The tone that Giffen and co-writer John Rogers have given “Blue Beetle” may not be what some readers expect. “It’s not Bwah-ha-ha,” Giffen said. “It’s serious as a heart attack. That said, the book has its light moments, but the light moments come from the characters, not circumstance. People lighten tension with humor, there’s a reason for the tension and that’s serious. This is not a ‘Justice League’ book. This is not me bringing in John Rogers and going, ‘You’re Marc DeMatteis, go!’ This is a whole other animal.

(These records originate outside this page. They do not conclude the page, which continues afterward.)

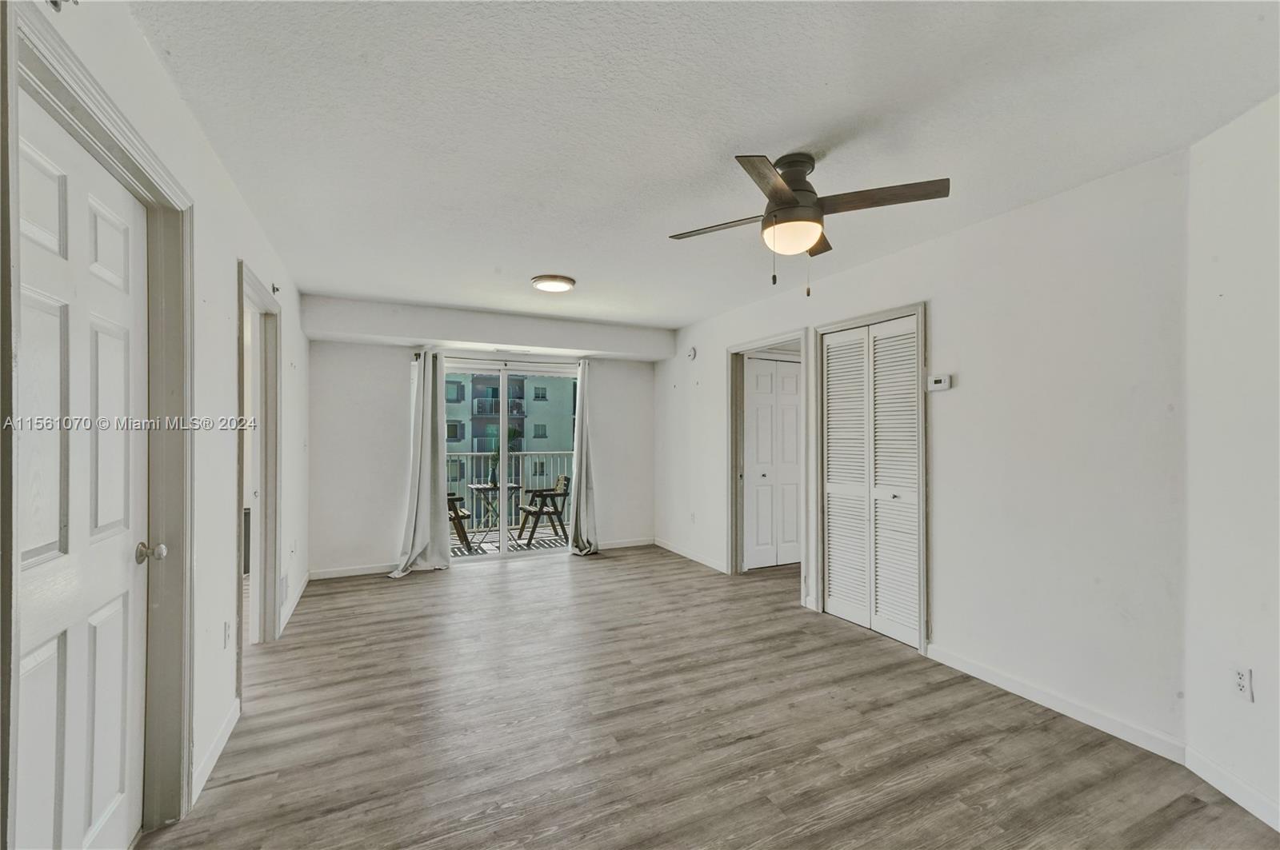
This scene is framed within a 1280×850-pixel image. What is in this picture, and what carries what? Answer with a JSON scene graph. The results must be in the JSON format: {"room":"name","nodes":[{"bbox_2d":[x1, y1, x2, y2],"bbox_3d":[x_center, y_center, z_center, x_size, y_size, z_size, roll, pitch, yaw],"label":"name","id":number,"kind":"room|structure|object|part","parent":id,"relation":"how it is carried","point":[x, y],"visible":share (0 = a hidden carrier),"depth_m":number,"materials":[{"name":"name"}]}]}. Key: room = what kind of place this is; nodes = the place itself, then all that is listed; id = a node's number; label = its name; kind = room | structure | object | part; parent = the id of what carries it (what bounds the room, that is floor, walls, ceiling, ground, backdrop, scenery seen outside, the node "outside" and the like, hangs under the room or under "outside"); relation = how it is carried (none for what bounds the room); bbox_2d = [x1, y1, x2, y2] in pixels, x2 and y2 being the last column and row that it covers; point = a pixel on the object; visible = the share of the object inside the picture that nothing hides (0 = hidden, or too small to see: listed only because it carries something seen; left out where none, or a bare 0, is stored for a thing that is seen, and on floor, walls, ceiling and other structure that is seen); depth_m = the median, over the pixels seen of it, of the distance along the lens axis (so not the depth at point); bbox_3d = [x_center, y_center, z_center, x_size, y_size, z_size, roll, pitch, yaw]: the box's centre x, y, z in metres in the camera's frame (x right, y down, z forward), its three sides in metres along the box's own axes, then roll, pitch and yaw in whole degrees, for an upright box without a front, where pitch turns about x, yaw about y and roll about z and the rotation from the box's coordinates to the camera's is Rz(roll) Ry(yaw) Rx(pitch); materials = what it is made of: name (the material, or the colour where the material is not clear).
{"room":"living room","nodes":[
{"label":"living room","id":0,"kind":"room"},
{"bbox_2d":[1,5,327,849],"bbox_3d":[-1.586,0.109,1.652,0.138,2.487,6.642,0,-1,-25],"label":"left wall","id":1,"kind":"structure","parent":0,"point":[297,318],"depth_m":2.03,"materials":[{"name":"white paint"}]},
{"bbox_2d":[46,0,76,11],"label":"sprinkler head","id":2,"kind":"object","parent":1,"relation":"attached to","point":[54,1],"visible":0.97,"depth_m":1.14},
{"bbox_2d":[13,79,150,849],"bbox_3d":[-1.451,0.324,1.373,0.104,2.043,0.831,0,-1,-25],"label":"white door","id":3,"kind":"structure","parent":1,"relation":"in","point":[118,767],"depth_m":1.38,"materials":[{"name":"white paint"}]},
{"bbox_3d":[-1.579,0.412,1.692,0.072,0.062,0.064,0,-1,-25],"label":"doorknob","id":4,"kind":"part","parent":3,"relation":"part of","materials":[{"name":"metal"}]},
{"bbox_2d":[2,0,193,845],"bbox_3d":[-1.382,0.285,1.350,0.175,2.149,1.081,0,-1,-25],"label":"door frame","id":5,"kind":"structure","parent":1,"relation":"attached to","point":[118,127],"depth_m":1.66,"materials":[{"name":"paint"}]},
{"bbox_2d":[188,697,241,806],"bbox_3d":[-1.701,1.299,2.086,0.014,0.092,0.940,0,-1,-25],"label":"baseboard","id":6,"kind":"structure","parent":1,"relation":"attached to","point":[216,752],"depth_m":2.07,"materials":[{"name":"white paint"}]},
{"bbox_2d":[223,620,232,649],"bbox_3d":[-1.876,0.954,2.378,0.011,0.118,0.074,0,-1,-25],"label":"wall socket","id":7,"kind":"object","parent":1,"relation":"attached to","point":[226,628],"visible":0.98,"depth_m":2.36,"materials":[{"name":"white plastic"}]},
{"bbox_2d":[235,260,282,688],"bbox_3d":[-2.166,0.303,2.851,0.159,2.125,1.008,0,-1,-25],"label":"door frame","id":8,"kind":"structure","parent":1,"relation":"attached to","point":[262,482],"depth_m":3.19,"materials":[{"name":"white paint"}]},
{"bbox_2d":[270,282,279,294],"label":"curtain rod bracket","id":9,"kind":"object","parent":1,"relation":"attached to","point":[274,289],"visible":0.97,"depth_m":3.29,"materials":[{"name":"black metal"}]},
{"bbox_2d":[279,572,288,606],"bbox_3d":[-2.378,1.099,3.483,0.014,0.197,0.284,0,-1,-25],"label":"wall vent","id":10,"kind":"object","parent":1,"relation":"attached to","point":[284,586],"visible":0.96,"depth_m":3.45,"materials":[{"name":"white"}]},
{"bbox_2d":[278,570,311,635],"bbox_3d":[-2.610,1.320,3.968,0.015,0.090,1.561,0,-1,-25],"label":"baseboard","id":11,"kind":"structure","parent":1,"relation":"attached to","point":[306,578],"depth_m":3.81,"materials":[{"name":"white paint"}]},
{"bbox_2d":[300,296,662,577],"bbox_3d":[-1.401,0.157,5.462,3.645,2.463,0.178,0,-1,-25],"label":"back wall","id":12,"kind":"structure","parent":0,"point":[394,366],"depth_m":4.92,"materials":[{"name":"white paint"}]},
{"bbox_2d":[310,561,399,579],"bbox_3d":[-2.495,1.332,4.835,1.119,0.087,0.014,0,-1,-25],"label":"baseboard","id":13,"kind":"structure","parent":12,"relation":"attached to","point":[371,571],"depth_m":4.76,"materials":[{"name":"white paint"}]},
{"bbox_2d":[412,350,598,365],"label":"curtain rod","id":14,"kind":"object","parent":12,"relation":"attached to","point":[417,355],"visible":0.65,"depth_m":5.23,"materials":[{"name":"metal"}]},
{"bbox_2d":[388,349,452,578],"bbox_3d":[-2.051,0.311,4.870,0.561,2.119,0.240,0,-1,-25],"label":"left curtain","id":15,"kind":"object","parent":14,"relation":"hanging from","point":[429,393],"visible":0.98,"depth_m":4.92,"materials":[{"name":"grey fabric"}]},
{"bbox_2d":[567,360,601,557],"bbox_3d":[-0.578,0.326,5.595,0.369,2.101,0.266,0,-1,-25],"label":"right curtain","id":16,"kind":"object","parent":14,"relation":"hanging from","point":[582,477],"visible":0.95,"depth_m":5.58,"materials":[{"name":"grey fabric"}]},
{"bbox_2d":[440,354,579,562],"bbox_3d":[-1.399,0.356,5.506,1.722,2.038,0.135,0,-1,-25],"label":"sliding glass door","id":17,"kind":"structure","parent":12,"relation":"in","point":[504,534],"depth_m":5.48,"materials":[{"name":"glass"}]},
{"bbox_2d":[598,536,654,550],"bbox_3d":[-0.267,1.347,5.903,0.982,0.087,0.014,0,-1,-25],"label":"baseboard","id":18,"kind":"structure","parent":12,"relation":"attached to","point":[614,546],"depth_m":5.95,"materials":[{"name":"white paint"}]},
{"bbox_2d":[126,0,1279,331],"bbox_3d":[0.194,-1.149,2.940,4.646,0.110,6.555,0,-1,-25],"label":"ceiling","id":19,"kind":"structure","parent":0,"point":[552,256],"depth_m":1.89,"materials":[{"name":"white paint"}]},
{"bbox_2d":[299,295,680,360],"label":"ceiling soffit","id":20,"kind":"object","parent":19,"relation":"attached to","point":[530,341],"visible":0.98,"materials":[{"name":"white paint"}]},
{"bbox_2d":[531,274,575,292],"bbox_3d":[-0.651,-1.066,3.947,0.316,0.048,0.318,0,-1,-25],"label":"ceiling light","id":21,"kind":"object","parent":19,"relation":"attached to","point":[542,283],"visible":0.98,"depth_m":3.86,"materials":[{"name":"white glass"}]},
{"bbox_2d":[668,151,950,295],"bbox_3d":[0.646,-0.826,2.214,0.978,0.574,0.975,0,-1,-25],"label":"ceiling fan","id":22,"kind":"object","parent":19,"relation":"attached to","point":[778,192],"visible":0.98,"depth_m":2.12,"materials":[{"name":"brown metal"}]},
{"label":"blade","id":23,"kind":"part","parent":22,"relation":"part of","materials":[{"name":"brown wood"}]},
{"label":"blade","id":24,"kind":"part","parent":22,"relation":"part of","materials":[{"name":"brown wood"}]},
{"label":"motor housing","id":25,"kind":"part","parent":22,"relation":"part of","materials":[{"name":"brown metal"}]},
{"bbox_3d":[0.927,-0.890,2.060,0.380,0.040,0.348,0,-1,-25],"label":"blade","id":26,"kind":"part","parent":22,"relation":"part of","materials":[{"name":"brown wood"}]},
{"bbox_2d":[145,544,1279,849],"bbox_3d":[0.315,1.400,2.773,5.449,0.100,6.875,0,-1,-25],"label":"floor","id":27,"kind":"structure","parent":0,"point":[494,576],"depth_m":2.26,"materials":[{"name":"brown"}]},
{"bbox_2d":[656,152,1190,757],"bbox_3d":[1.245,0.138,4.138,0.131,2.457,4.744,0,-1,-25],"label":"right wall","id":28,"kind":"structure","parent":0,"point":[942,601],"depth_m":2.51,"materials":[{"name":"white paint"}]},
{"bbox_2d":[654,538,727,572],"bbox_3d":[0.531,1.342,5.368,0.014,0.089,1.667,0,-1,-25],"label":"baseboard","id":29,"kind":"structure","parent":28,"relation":"attached to","point":[670,549],"depth_m":5.35,"materials":[{"name":"white paint"}]},
{"bbox_2d":[685,346,696,359],"bbox_3d":[0.528,-0.753,5.430,0.042,0.132,0.136,0,-1,-25],"label":"smoke detector","id":30,"kind":"object","parent":28,"relation":"attached to","point":[692,353],"visible":0.99,"depth_m":5.40,"materials":[{"name":"white"}]},
{"bbox_2d":[689,511,696,522],"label":"wall socket","id":31,"kind":"object","parent":28,"relation":"attached to","point":[692,514],"visible":0.99,"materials":[{"name":"white"}]},
{"bbox_2d":[727,329,811,596],"bbox_3d":[1.118,0.321,4.435,0.200,2.080,1.004,0,-1,-25],"label":"door frame","id":32,"kind":"structure","parent":28,"relation":"attached to","point":[775,341],"depth_m":4.73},
{"bbox_2d":[744,353,802,570],"bbox_3d":[1.375,0.376,5.131,0.832,2.007,0.081,0,-1,-25],"label":"bifold door","id":33,"kind":"structure","parent":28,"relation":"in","point":[792,380],"depth_m":5.09,"materials":[{"name":"white paint"}]},
{"bbox_2d":[809,300,929,653],"bbox_3d":[1.590,0.318,3.530,0.175,2.106,0.865,0,-1,-25],"label":"closet door frame","id":34,"kind":"structure","parent":28,"relation":"attached to","point":[885,314],"depth_m":3.32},
{"bbox_2d":[820,314,920,648],"bbox_3d":[1.525,0.349,3.488,0.077,1.994,0.744,0,-1,-25],"label":"louvered closet door","id":35,"kind":"structure","parent":28,"relation":"in","point":[838,576],"depth_m":3.46,"materials":[{"name":"white"}]},
{"bbox_2d":[925,373,952,391],"bbox_3d":[1.716,-0.245,2.993,0.032,0.087,0.138,0,-1,-25],"label":"thermostat","id":36,"kind":"object","parent":28,"relation":"attached to","point":[940,385],"visible":0.98,"depth_m":2.98,"materials":[{"name":"white plastic"}]},
{"bbox_2d":[926,643,1185,764],"bbox_3d":[1.911,1.306,2.575,0.013,0.088,1.253,0,-1,-25],"label":"baseboard","id":37,"kind":"structure","parent":28,"relation":"attached to","point":[966,668],"depth_m":2.41,"materials":[{"name":"white paint"}]},
{"bbox_2d":[1184,91,1279,834],"bbox_3d":[2.144,0.108,1.144,0.129,2.469,2.176,0,-1,3],"label":"near right wall","id":38,"kind":"structure","parent":0,"point":[1230,298],"depth_m":1.87,"materials":[{"name":"white paint"}]},
{"bbox_2d":[1185,745,1279,833],"bbox_3d":[2.083,1.284,0.913,0.014,0.092,2.362,0,-1,4],"label":"baseboard","id":39,"kind":"structure","parent":38,"relation":"attached to","point":[1278,829],"depth_m":1.85,"materials":[{"name":"white paint"}]},
{"bbox_2d":[1231,664,1254,702],"bbox_3d":[2.140,0.916,1.857,0.009,0.116,0.071,0,-1,3],"label":"wall outlet","id":40,"kind":"object","parent":38,"relation":"attached to","point":[1241,673],"visible":0.98,"depth_m":1.85,"materials":[{"name":"white plastic"}]},
{"label":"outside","id":41,"kind":"structure","parent":0,"visible":0},
{"bbox_2d":[439,370,578,498],"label":"apartment building","id":42,"kind":"structure","parent":41,"point":[474,388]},
{"bbox_2d":[452,527,566,558],"bbox_3d":[-1.454,1.496,6.476,3.934,0.090,1.729,0,-1,-25],"label":"balcony floor","id":43,"kind":"structure","parent":41,"point":[539,544],"depth_m":6.44,"materials":[{"name":"grey"}]},
{"bbox_2d":[446,492,474,552],"bbox_3d":[-2.327,1.029,6.049,0.638,0.814,0.630,1,-1,-39],"label":"patio chair","id":44,"kind":"object","parent":43,"relation":"on","point":[464,514],"visible":0.2,"depth_m":5.90,"materials":[{"name":"brown wood"}]},
{"bbox_2d":[469,481,519,542],"bbox_3d":[-1.838,1.102,6.526,0.565,0.685,0.555,0,-1,-25],"label":"patio table","id":45,"kind":"object","parent":43,"relation":"on","point":[494,486],"visible":0.73,"depth_m":6.48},
{"bbox_2d":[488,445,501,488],"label":"potted plant","id":46,"kind":"object","parent":45,"relation":"on","point":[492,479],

So, people who are wandering into this thinking they’re going to get a ‘Justice League’ style vibe from ‘Blue Beetle’ are going to be horribly disappointed.”

“Blue Beetle” #1 is part of DC’s “One Year Later” storyline and opens with Jaime Reyes very angry at the superhero community of the DCU over the way he was used and abandoned in “Infinite Crisis.” “Jamie is looking at the superheroes and going, ‘What is the matter with you? I’m a fucking kid! Get your heads out of your asses and at least tell me what’s going on!’” Giffen said. “He’s not thrilled. At the point where we meet him if he bumped into Superman he would go, ‘Don’t even talk to me. Go away.’”

Readers wondering what happened to Jaime during the missing year will get some answers in “Blue Beetle” #2 and Blue Beetle will play a role in “52,” which examines the missing year in detail. However, Giffen was unable to reveal the extent of Beetle’s involvement in the weekly series.

Beetle may be involved in “52,” but he is not one of the core cast members of the book. “On the first issue cover that’s the core group right there,” Giffen said. “Ralph or Elongated Man, Black Adam, Montoya, the Question, Steel, Booster Gold; those are the basic core characters. Other DC characters will be appearing in ’52,’ but the main characters of ’52′ will be appearing in no other DC titles for the year that the series is running. It’s kind of, we have our toys and we’re keeping them but we want some of your toys to.”